Protocole de Kyoto - Il est trop tôt pour juger le plan fédéral, dit Boisclair

Félicitant Ottawa d'amorcer enfin hier le débat sur la ratification du Protocole de Kyoto, le ministre québécois de l'Environnement et de l'Eau, André Boisclair, estime qu'il est prématuré d'applaudir ou de dénoncer le Plan d'action fédéral, amendé officiellement depuis la semaine dernière.

C'est parce qu'il n'arrive pas à déterminer si les engagements fédéraux rejoignent vraiment les voeux des provinces et du Québec qu'André Boisclair retient son jugement pour le moment.

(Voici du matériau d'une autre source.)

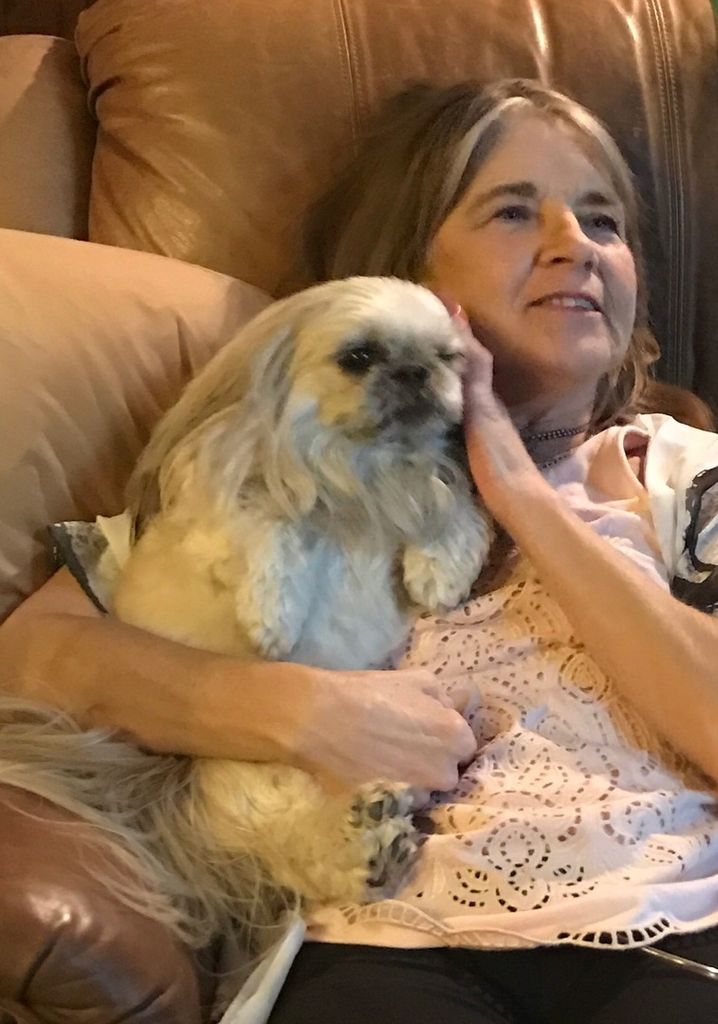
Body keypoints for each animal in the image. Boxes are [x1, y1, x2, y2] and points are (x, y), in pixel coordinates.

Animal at [0, 277, 493, 953]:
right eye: (359, 356)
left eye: (448, 358)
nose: (417, 371)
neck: (360, 474)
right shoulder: (220, 517)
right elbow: (266, 522)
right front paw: (272, 615)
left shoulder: (423, 487)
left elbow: (458, 508)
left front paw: (435, 572)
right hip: (255, 776)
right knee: (293, 843)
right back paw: (364, 844)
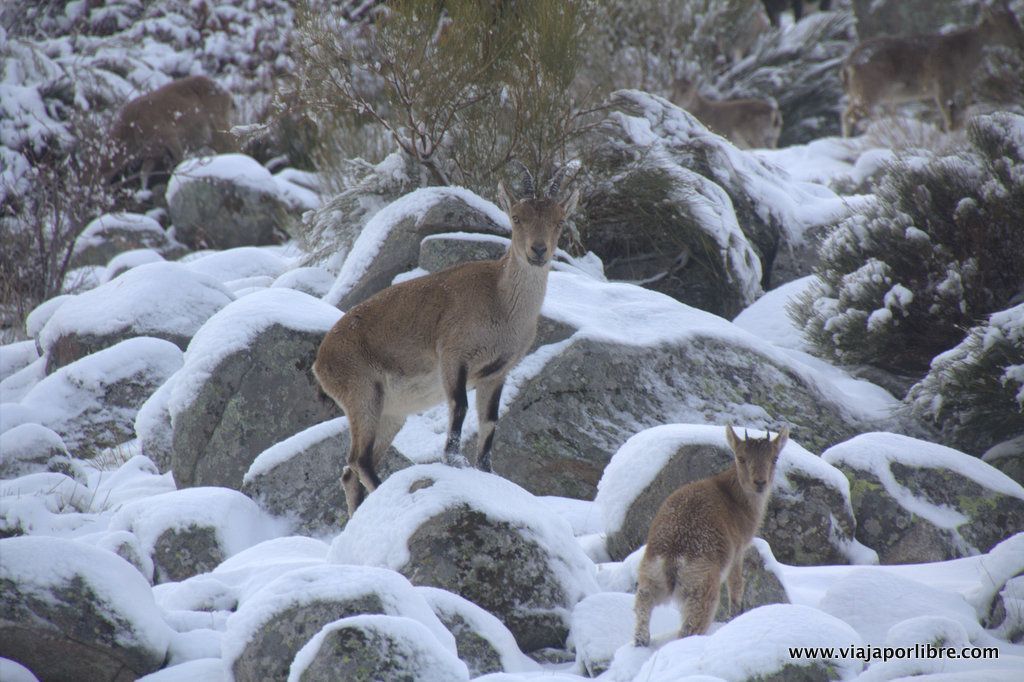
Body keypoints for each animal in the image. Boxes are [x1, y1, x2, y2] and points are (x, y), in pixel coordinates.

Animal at [103, 75, 236, 188]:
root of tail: (227, 93)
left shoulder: (169, 137)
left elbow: (180, 161)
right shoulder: (152, 153)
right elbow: (144, 173)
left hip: (218, 127)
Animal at [313, 162, 580, 516]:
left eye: (559, 220)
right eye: (516, 217)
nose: (538, 250)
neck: (500, 302)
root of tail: (321, 361)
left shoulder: (497, 372)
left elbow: (489, 422)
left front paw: (487, 472)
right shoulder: (454, 356)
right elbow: (460, 406)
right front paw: (453, 459)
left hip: (390, 413)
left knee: (349, 472)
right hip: (362, 394)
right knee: (359, 460)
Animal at [633, 424, 789, 645]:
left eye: (774, 458)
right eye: (741, 457)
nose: (760, 482)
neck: (735, 500)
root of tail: (672, 557)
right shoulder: (738, 550)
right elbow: (736, 585)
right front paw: (735, 615)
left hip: (648, 581)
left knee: (642, 614)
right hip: (701, 590)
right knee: (688, 629)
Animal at [841, 2, 1023, 136]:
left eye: (1014, 20)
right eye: (1007, 24)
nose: (1020, 40)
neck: (963, 57)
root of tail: (849, 63)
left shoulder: (962, 85)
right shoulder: (942, 86)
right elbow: (949, 121)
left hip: (858, 93)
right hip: (869, 90)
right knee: (849, 116)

Pour le ministre, qui a rencontré les journalistes en marge d'une conférence à l'Université de Montréal sur la vision québécoise en matière de changements climatiques, Ottawa a certes annoncé qu'il reconnaîtrait les efforts accomplis par les provinces et les entreprises depuis 1990, année de référence du Protocole de Kyoto.

Mais, a-t-il ajouté, il n'est pas clair qu'Ottawa veuille intégrer cet élément comme pilier de sa politique de permis d'émissions de gaz à effet de serre (GES).

Le Québec voudrait que le nombre de permis soit basé sur les émissions de l'année 1990, mais la position fédérale, jusqu'à présent, est d'émettre un nombre de permis basé sur le taux d'émissions prévu en 2010. Québec allègue que cette formule permettra au secteur énergétique de hausser ses émissions d'ici là.

D'autre part, le ministre québécois de l'Environnement n'arrive pas encore avec ses fonctionnaires à déterminer si la décision d'Ottawa de limiter à 55 mégatonnes l'effort de réductions exigé du secteur manufacturier. Le Québec avait souligné, chiffres à l'appui, que les formules de réduction envisagées par Ottawa forçaient le secteur manufacturier à absorber une partie substantielle de l'effort qui reviendrait normalement au secteur énergétique, compte tenu de l'importance de ses émissions.

Mais, globalement, et malgré ces incertitudes, André Boisclair estime que «chaque jour, on se rapproche d'un bon plan» national de réductions des GES. Il ne pense pas cependant que la conférence de Toronto, vendredi, où doivent se réunir les ministres de l'Environnement et leurs collègues responsables de l'Énergie, apportera une «réponse définitive» aux voeux et besoins des provinces.

D'autre part, le ministre Boisclair a soulevé les applaudissements des quelques centaines d'étudiants présents quand il a interpellé une jeune militante de l'ADQ sensibilisée aux changements climatiques aux positions de ce parti, qui veut réduire la taille et les moyens d'intervention de l'État dans tous les domaines.

«Comment pouvez-vous réclamer moins d'État» à l'ADQ et soutenir que vous voulez améliorer l'environnement, lance le ministre. Pour André Boisclair, «relativiser l'État dans le contexte actuel, c'est donner un faux signal au marché» en l'invitant au laisser-faire alors que la population réclame le contraire. L'État a plus que jamais un rôle à jouer ici: «Je suis prêt à me battre pour ça», lance le ministre Boisclair en déclenchant des applaudissements de nature à faire réfléchir ceux qui pensent que le «modèle québécois» a fait son temps auprès des jeunes et en matière d'environnement.